Aunque la Selección española fue de más a menos y las últimas impresiones suelen ser las que perduran, mi sensación es que el partido nos dejó muchas señales positivas. No diré que fuimos mejores porque el empate es un justo premio si ponemos en una balanza los méritos de cada equipo. Sin embargo, tengo la sensación de que somos mejores, así en general. Asumo que esta es una afirmación casi pecaminosa, porque estamos hablando de los vigentes campeones del mundo y de los inventores de la fiabilidad alemana tanto en motores de explosión como en equipos de fútbol. Lo sé, pero no me retracto. España es mejor y lo demostró durante largos ratos de la primera mitad, cuando su fútbol de toque y triangulación hizo planear sobre los alemanes en el campo y en la grada viejos complejos que creían superados. Alemania ha copiado el concepto, pero nosotros somos la marca registrada.

Cuestión distinta es nuestra capacidad para materializar la superioridad en goles. Tanto nos hemos empeñado en jugar bien al fútbol que hemos convertido el gol en una consecuencia y no en un objetivo. Es como si encontráramos más placer en combinar que en marcar. Y es un problema, porque después de dibujar en el campo cuatro mandalas, ya nos sentimos como si hubiéramos marcado cuatro goles.
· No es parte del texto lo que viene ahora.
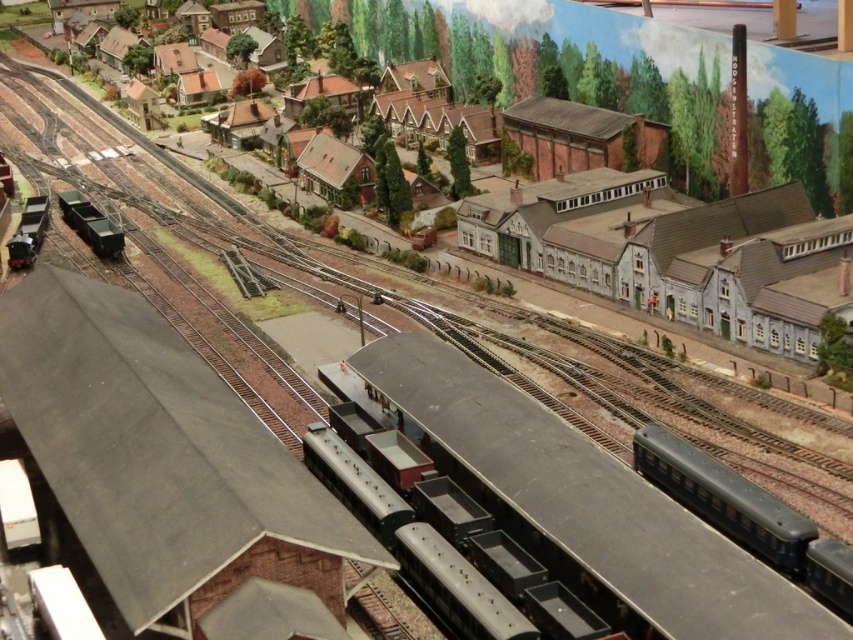
You are a model railway enthusiast who wants to place a new train car between the matte black train at center and the metallic green freight car at left. Given that the new car is 1.2 meters wide, will it fit in the space between them?

The matte black train at center is wider than the metallic green freight car at left. Since the new car is 1.2 meters wide, it might not fit if the space between them is narrower than 1.2 meters. However, the exact width of the space isn

You are a model railway enthusiast examining the diorama. You notice the smooth gray roof at center. Based on its 2D coordinates, can you determine its position relative to the edges of the image?

The smooth gray roof at center is located at coordinates point 0.700 on the x axis and 0.179 on the y axis, meaning it is closer to the right edge and lower part of the image.

You are a model railway enthusiast examining the layout. You notice the metallic green freight car at left and the shiny black train at lower left. Which of these two objects is bigger in size?

The metallic green freight car at left is larger in size than the shiny black train at lower left.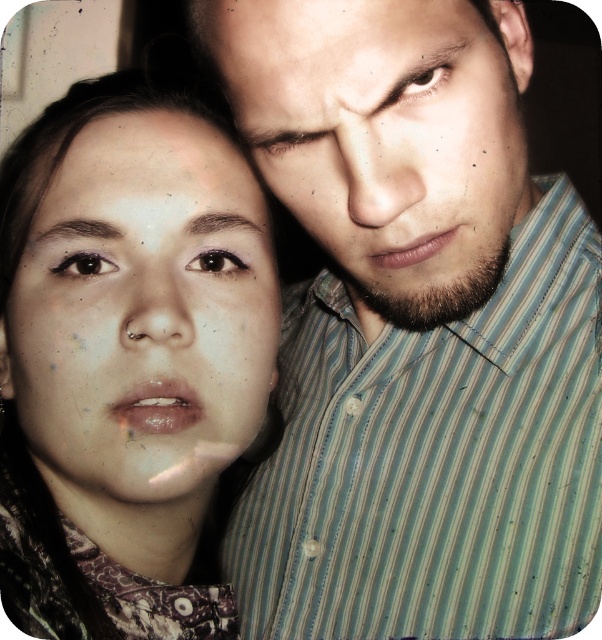
You are a photographer trying to adjust the lighting to highlight both the striped shirt at upper right and the matte skin face at left. Since the lighting is currently dim, which object should you focus on first to ensure proper exposure, considering their positions?

The striped shirt at upper right is located below matte skin face at left, so you should focus on the matte skin face at left first to ensure proper exposure since it is higher in the frame and closer to the light source.

You are standing in front of the two people in the image. You want to place a small sticker on the point that is closer to you. Which point should you choose between point (x=312, y=144) and point (x=455, y=148)?

Point (x=455, y=148) is closer to you because it is in front of point 0.225, 0.250 according to the description.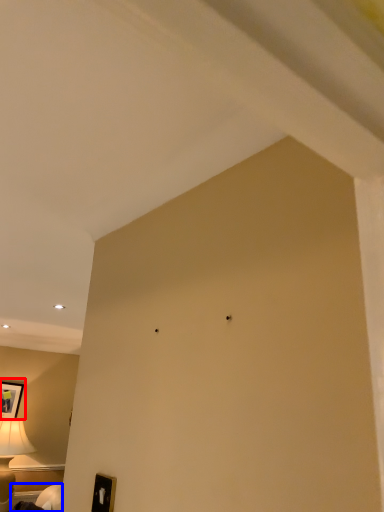
Question: Which of the following is the closest to the observer, picture frame (highlighted by a red box) or furniture (highlighted by a blue box)?

Choices:
 (A) picture frame
 (B) furniture

Answer: (B)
Hay otros asuntos a mejorar. En defensa se nota mucho que estamos haciendo los deberes y que nos gustaría pasar la tarde en otro sitio. Nos distrae una mosca. Para defender bien se necesita un punto de dramatismo del que carecemos. En ciertos momentos, un equipo debe defender como si tuviera que escapar de un edificio en llamas. Nosotros somos un equipo feliz que no distingue un incendio de una estufa.

Eso sí, cuando toca atacar corremos como los niños que salen al recreo después de una clase de matemáticas. Disfrutamos más de la libertad que del ataque.
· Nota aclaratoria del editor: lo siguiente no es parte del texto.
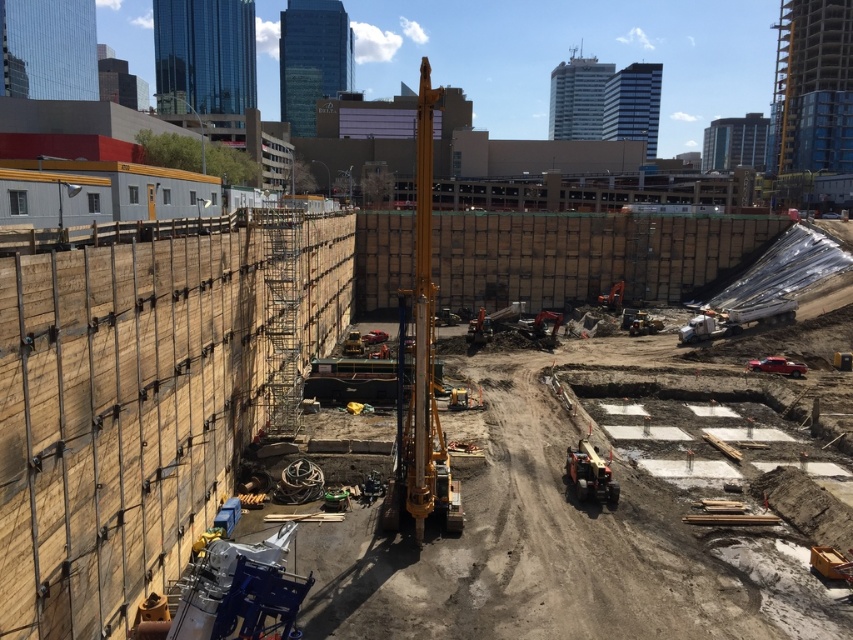
You are a construction worker standing at the edge of the excavation area. You need to locate the yellow metallic drilling rig at center. According to the coordinates provided, where exactly should you look within the excavation area?

The yellow metallic drilling rig at center is located at point coordinates (421, 362) within the excavation area.

You are a construction worker standing at the edge of the excavation area. You need to move a heavy load from the ground level to the bottom of the excavation. Which equipment should you use, the yellow metallic drilling rig at center or the metallic yellow crane at center?

The metallic yellow crane at center should be used to move the heavy load since it is positioned further away from the viewer, meaning it has a better reach into the excavation area compared to the closer yellow metallic drilling rig at center.

Consider the image. You are an inspector standing at the edge of the excavation site. You need to determine if the yellow metallic drilling rig at center can be safely lowered down into the excavation pit without hitting the metallic yellow crane at center. Based on their positions, is this possible?

The yellow metallic drilling rig at center is above the metallic yellow crane at center, so it can be safely lowered down without hitting the crane as long as it is aligned properly.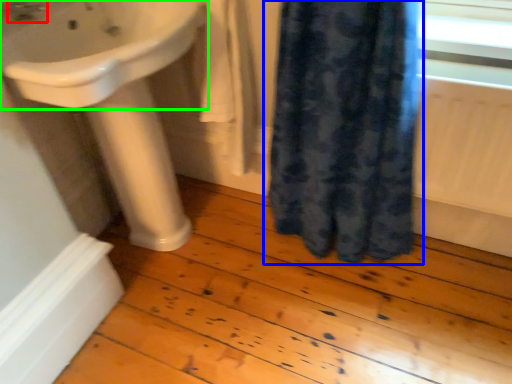
Question: Which object is the closest to the tap (highlighted by a red box)? Choose among these: curtain (highlighted by a blue box) or sink (highlighted by a green box).

Choices:
 (A) curtain
 (B) sink

Answer: (B)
Todo lo anterior quedó expuesto en la visita a Düsseldorf. Salimos convencidos y marcamos a los cinco minutos. Rodrigo, la novedad en el once, correspondió a un exquisito pase de Iniesta. Va siendo hora de señalar que la defensa alemana no hay rastro de Beckenbauer. Por esa línea se deshace el equipo a poco que se golpee la puerta.

Con Isco e Iniesta al mando de las operaciones nos mostramos como un equipo despreocupado en la contención y extraordinario en la posesión. A menor espacio para maniobrar, más gozaban nuestros futbolistas. Y no saben lo que humilla eso. Quien lo sufre se termina por sentir ninguneado.

A la media hora, la colonia española ya estaba cantando Cielito lindo. A los 34 minutos, Müller dio por finalizada la canción. Justo antes de disparar pensamos que había demasiada distancia y demasiado portero. No contamos con los balones que suben y bajan. En el siglo anterior, la pelota habría terminado en la grada; en este caso aterrizó por la escuadra.

Lo que siguió fue una pérdida progresiva de energía por parte de España, que no puede permitirse el lujo de prescindir de Busquets. Con todo, nos repartimos amigablemente ocasiones y arrebatos.

Es posible que cuando lleguemos al Mundial hayamos traspapelado los detalles del partido, pero no deberíamos olvidar la sensación: somos mejores.